A softer, kinder, gentler Evelyn Waugh (1903-1966).
Since there are already numerous biographies of Waugh, is there need for another? Englishman Eade (Sylvia, Queen of the Headhunters, 2014, etc.) thinks so. For one thing, it’s the 50th anniversary of Waugh’s death; for another, Eade accessed some previously unavailable key primary resources. One is an unpublished memoir by Eade’s first wife, Evelyn (friends called her “Shevelyn”). After knowing her for a few months, Waugh proposed with the line: “Let’s get married and see how it goes.” The other was a large cache of letters from a young woman, Teresa, with whom Waugh had an affair in the 1930s.

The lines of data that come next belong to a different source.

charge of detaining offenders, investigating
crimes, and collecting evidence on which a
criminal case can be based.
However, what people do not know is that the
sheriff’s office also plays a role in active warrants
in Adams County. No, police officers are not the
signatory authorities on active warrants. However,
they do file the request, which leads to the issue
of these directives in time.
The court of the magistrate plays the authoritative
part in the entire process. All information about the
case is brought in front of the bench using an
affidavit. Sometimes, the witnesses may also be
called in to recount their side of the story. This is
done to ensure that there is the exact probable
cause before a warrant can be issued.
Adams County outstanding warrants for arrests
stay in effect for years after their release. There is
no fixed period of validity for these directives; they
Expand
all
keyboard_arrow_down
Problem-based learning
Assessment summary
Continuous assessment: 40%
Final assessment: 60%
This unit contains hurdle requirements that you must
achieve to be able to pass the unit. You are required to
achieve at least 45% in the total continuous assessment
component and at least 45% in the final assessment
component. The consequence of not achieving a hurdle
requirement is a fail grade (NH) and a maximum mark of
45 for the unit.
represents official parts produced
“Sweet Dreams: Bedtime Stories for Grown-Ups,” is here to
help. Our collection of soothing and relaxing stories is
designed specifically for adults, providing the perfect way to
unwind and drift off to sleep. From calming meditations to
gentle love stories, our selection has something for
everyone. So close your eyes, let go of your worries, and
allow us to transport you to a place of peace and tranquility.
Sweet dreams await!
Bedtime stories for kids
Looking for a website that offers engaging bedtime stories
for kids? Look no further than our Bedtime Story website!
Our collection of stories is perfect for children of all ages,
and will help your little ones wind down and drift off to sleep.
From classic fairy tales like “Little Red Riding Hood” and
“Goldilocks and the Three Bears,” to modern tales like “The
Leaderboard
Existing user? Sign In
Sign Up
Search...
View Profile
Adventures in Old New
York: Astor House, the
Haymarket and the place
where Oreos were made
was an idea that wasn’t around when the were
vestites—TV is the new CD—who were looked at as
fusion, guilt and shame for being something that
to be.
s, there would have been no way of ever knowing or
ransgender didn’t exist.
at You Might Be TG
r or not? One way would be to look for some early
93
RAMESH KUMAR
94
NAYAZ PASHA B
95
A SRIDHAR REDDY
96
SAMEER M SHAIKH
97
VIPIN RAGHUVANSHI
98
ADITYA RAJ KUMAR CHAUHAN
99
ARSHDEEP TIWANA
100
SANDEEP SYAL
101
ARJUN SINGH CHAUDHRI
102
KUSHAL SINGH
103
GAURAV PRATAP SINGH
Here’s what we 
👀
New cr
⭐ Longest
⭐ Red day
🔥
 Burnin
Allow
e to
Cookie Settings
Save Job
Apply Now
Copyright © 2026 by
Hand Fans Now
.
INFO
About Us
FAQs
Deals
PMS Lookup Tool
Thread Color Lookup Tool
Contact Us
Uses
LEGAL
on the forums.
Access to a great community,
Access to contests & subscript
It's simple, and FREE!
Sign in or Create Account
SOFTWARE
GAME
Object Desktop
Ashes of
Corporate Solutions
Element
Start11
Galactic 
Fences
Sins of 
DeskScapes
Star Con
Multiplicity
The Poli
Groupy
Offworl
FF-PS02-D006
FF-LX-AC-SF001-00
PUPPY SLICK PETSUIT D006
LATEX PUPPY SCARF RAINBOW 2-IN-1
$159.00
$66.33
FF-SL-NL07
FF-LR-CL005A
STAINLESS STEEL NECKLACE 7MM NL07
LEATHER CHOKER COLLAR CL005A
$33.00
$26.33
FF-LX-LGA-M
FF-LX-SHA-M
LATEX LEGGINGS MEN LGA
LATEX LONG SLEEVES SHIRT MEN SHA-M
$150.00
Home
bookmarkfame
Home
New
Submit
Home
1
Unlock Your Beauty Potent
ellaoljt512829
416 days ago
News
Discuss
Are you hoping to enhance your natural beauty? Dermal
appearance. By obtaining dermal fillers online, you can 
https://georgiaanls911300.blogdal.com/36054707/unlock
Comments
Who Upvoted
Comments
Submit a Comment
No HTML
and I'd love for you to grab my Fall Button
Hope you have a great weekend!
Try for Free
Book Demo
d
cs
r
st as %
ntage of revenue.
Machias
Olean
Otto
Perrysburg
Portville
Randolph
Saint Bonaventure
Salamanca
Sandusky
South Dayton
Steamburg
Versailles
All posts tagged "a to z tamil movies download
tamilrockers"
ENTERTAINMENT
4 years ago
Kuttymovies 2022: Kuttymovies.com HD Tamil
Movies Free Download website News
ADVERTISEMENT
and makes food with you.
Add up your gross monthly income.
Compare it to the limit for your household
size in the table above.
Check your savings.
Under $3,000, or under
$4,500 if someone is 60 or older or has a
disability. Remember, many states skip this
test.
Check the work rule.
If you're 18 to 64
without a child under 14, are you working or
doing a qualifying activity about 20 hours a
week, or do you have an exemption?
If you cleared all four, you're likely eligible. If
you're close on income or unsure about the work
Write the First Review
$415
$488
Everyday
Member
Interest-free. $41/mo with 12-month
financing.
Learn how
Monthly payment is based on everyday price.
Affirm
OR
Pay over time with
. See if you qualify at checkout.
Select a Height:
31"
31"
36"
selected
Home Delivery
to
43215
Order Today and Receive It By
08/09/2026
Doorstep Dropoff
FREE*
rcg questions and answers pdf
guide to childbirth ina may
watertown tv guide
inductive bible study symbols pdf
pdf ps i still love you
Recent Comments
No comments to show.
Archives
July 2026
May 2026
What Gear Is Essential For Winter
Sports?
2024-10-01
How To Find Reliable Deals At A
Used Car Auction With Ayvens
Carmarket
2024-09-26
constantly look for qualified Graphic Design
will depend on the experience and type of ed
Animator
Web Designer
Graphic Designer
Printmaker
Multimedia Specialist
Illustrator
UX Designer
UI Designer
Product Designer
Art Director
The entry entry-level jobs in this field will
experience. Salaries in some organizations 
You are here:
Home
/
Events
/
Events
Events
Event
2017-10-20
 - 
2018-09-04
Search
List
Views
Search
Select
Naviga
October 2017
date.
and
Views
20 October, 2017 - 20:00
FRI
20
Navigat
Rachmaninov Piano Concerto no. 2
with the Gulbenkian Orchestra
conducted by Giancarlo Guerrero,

Waugh was a prolific writer of stories, novels, and travel books. Though he is better known in England than in the United States, two of his novels—Brideshead Revisited, which he called his “magnum opus,” and The Loved One, which he described as a “study of the Anglo-American cultural impasse with the mortuary as a jolly setting”—have earned him a readership in America. Early on, writes Eade, Waugh developed a “cruel streak.” His father was bad-tempered, and Waugh hated his older brother—though he said his early years were “happy enough.” When his novel Vile Bodies (1930) established him “as one of the country’s most celebrated young novelists,” his father complained about his son’s “vulgar self-publicising”—even though he ran the press that published it. Eade eschews discussing Waugh’s writings in any depth, preferring to focus on how they relate to the people in his life. The book is brimming with society-page stuff: tales of dalliances and social dinners; quotes commenting on who’s smitten with whom; who is/isn’t a homosexual; etc.—all of which grows tedious eventually. The author admits Waugh was probably something of a snob, but charges of his being a bully may be a stretch.
Eade offers up a softer portrait of Waugh that might help bring him some new readers, which he deserves.